Publication: Business Day Issued: Date: 2008-10-11 Reporter: Franny Rabkin

Hlophe Seeks R10m from Highest Court

 

Publication 

Business Day

Date 2008-10-11

Reporter

Franny Rabkin

Web Link

www.businessday.co.za


 
Western Cape Judge President John Hlophe is demanding R10m from the Constitutional Court and all its judges for damaging his "dignity and reputation".
Hlophe's lawyers sent an unprecedented letter of demand to Chief Justice Pius Langa on September 26 ­ the day Hlophe won a case against the judges of the Constitutional Court in the Johannesburg High Court.

Deputy Judge President of the Johannesburg High Court Phineas Mojapelo found that the judges of the Constitutional Court had infringed Hlophe's rights to dignity and equality and his right to be heard by making a complaint about him to the Judicial Service Commission (JSC) and publishing a media statement on it.

The Constitutional Court judges had complained to the JSC that Hlophe had tried improperly to influence the outcome of cases pending involving African National Congress president Jacob Zuma.

Defamation expert Dario Milo of Webber Wentzel attorneys says the amount of money claimed by Hlophe "is entirely inconsistent with existing precedents in our law of defamation. Courts are reluctant to award more than R100 000 ­ even for the most serious of defamations *1."

Milo says if "the merits favour his case, the most Judge Hlophe would get, based on existing precedents, is R50 000".

The letter of demand, sent to the Constitutional Court by Hlophe's attorney Lister Nuku, says its judges "made untested allegations of gross judicial misconduct against (Hlophe)".

It says their media statement in May was "deliberate, and aimed at injuring (Hlophe's) personality rights, thus forcing him to resign from his position as a judge".

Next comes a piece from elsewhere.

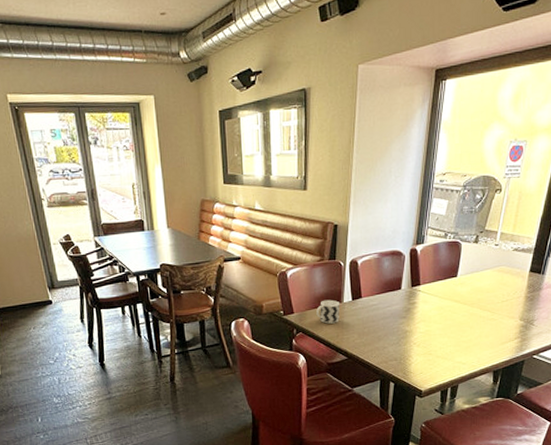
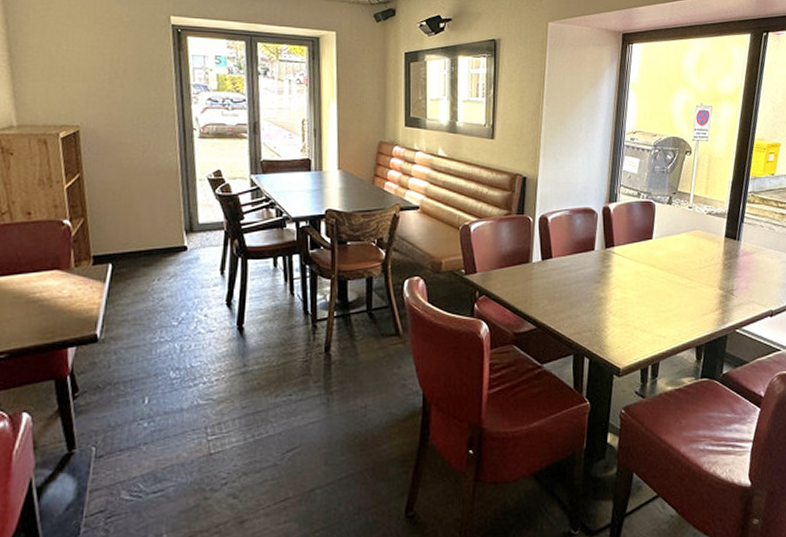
cup: present [316,299,340,324] -> none [502,258,529,286]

"Without conveying the factual basis for such damaging allegations, it is the only reasonable conclusion that the Constitutional Court judges were deliberately negligent and leveraged on their judicial status to mobilise vicious and vindictive public views against (Hlophe) with the sole aim of forcing him to resign from his position as a judge."

But Milo says if Hlophe does sue, and the matter comes before a court, one of the defences likely to be raised by the Constitutional Court judges will be that what they said about Hlophe was true.

Truth in the public interest is a complete defence against a defamation action.*2

"As the law currently stands, the judges would need to establish that there is substance to their allegations, a fact that the JSC may have ruled on by the time that the defamation case comes to court," Milo says.

The letter of demand makes no reference to Mojapelo's judgment. It might be that it was Hlophe's intention to sue the Constitutional Court judges in any event, whether the Johannesburg High Court found for or against him.

Despite the fact that the high court found that the unfairness to Hlophe came from the judges of the Constitutional Court, and not the court as an institution, Hlophe is seeking damages from "the Constitutional Court and its judges".

However, another possible reason for the omission is to be found in the appeal filed on Friday by the judges of the Constitutional Court against Mojapelo's judgment. The letter was an addendum to the appeal application. In their appeal, the Constitutional Court judges said what was sought by Hlophe in the high court, a declaratory order, was "not an appropriate remedy to support a claim for compensation", which, it said, the letter of demand showed Hlophe intended.

In his minority judgment in the high court, Judge Antonie Gildenhuys, quoting previous judgments, said Hlophe could not use the declaratory orders to "pave the way for a damages claim"*3.

Nuku refused to respond to any questions on the letter of demand, saying he had "been instructed not to speak on that".

Hlophe says in his letter of demand that if the Constitutional Court and its judges refuse or neglect to pay the R10m within 30 days, he will issue summons against them.

Milo says he knows of no reported cases in which a judge has sued other judges for injuring his reputation *4.

With acknowledgements to Franny Rabkin and Business Day.



*1       I got R150 000 against Yunis Shaik in 2003 and R250 000 awarded against RAdm(JG) Jonny Kamerman in 2002 (later rescinded and later settled as part of a much larger amount). in 2007

So these must have been serious defamations indeed.

Watch this space.


*2      Either which way this plaintiff will lose.

Either the JSC will find against him and he will lose in the High Court.

Or he will go to the High Court which will then establish the truth which will be in the public interest and he will lose.


*3      The declaratory order he sought will be worth diddly.


*4      By the time either the JSC or the High Court have done their work, there is unlikely to be any reputation to injure.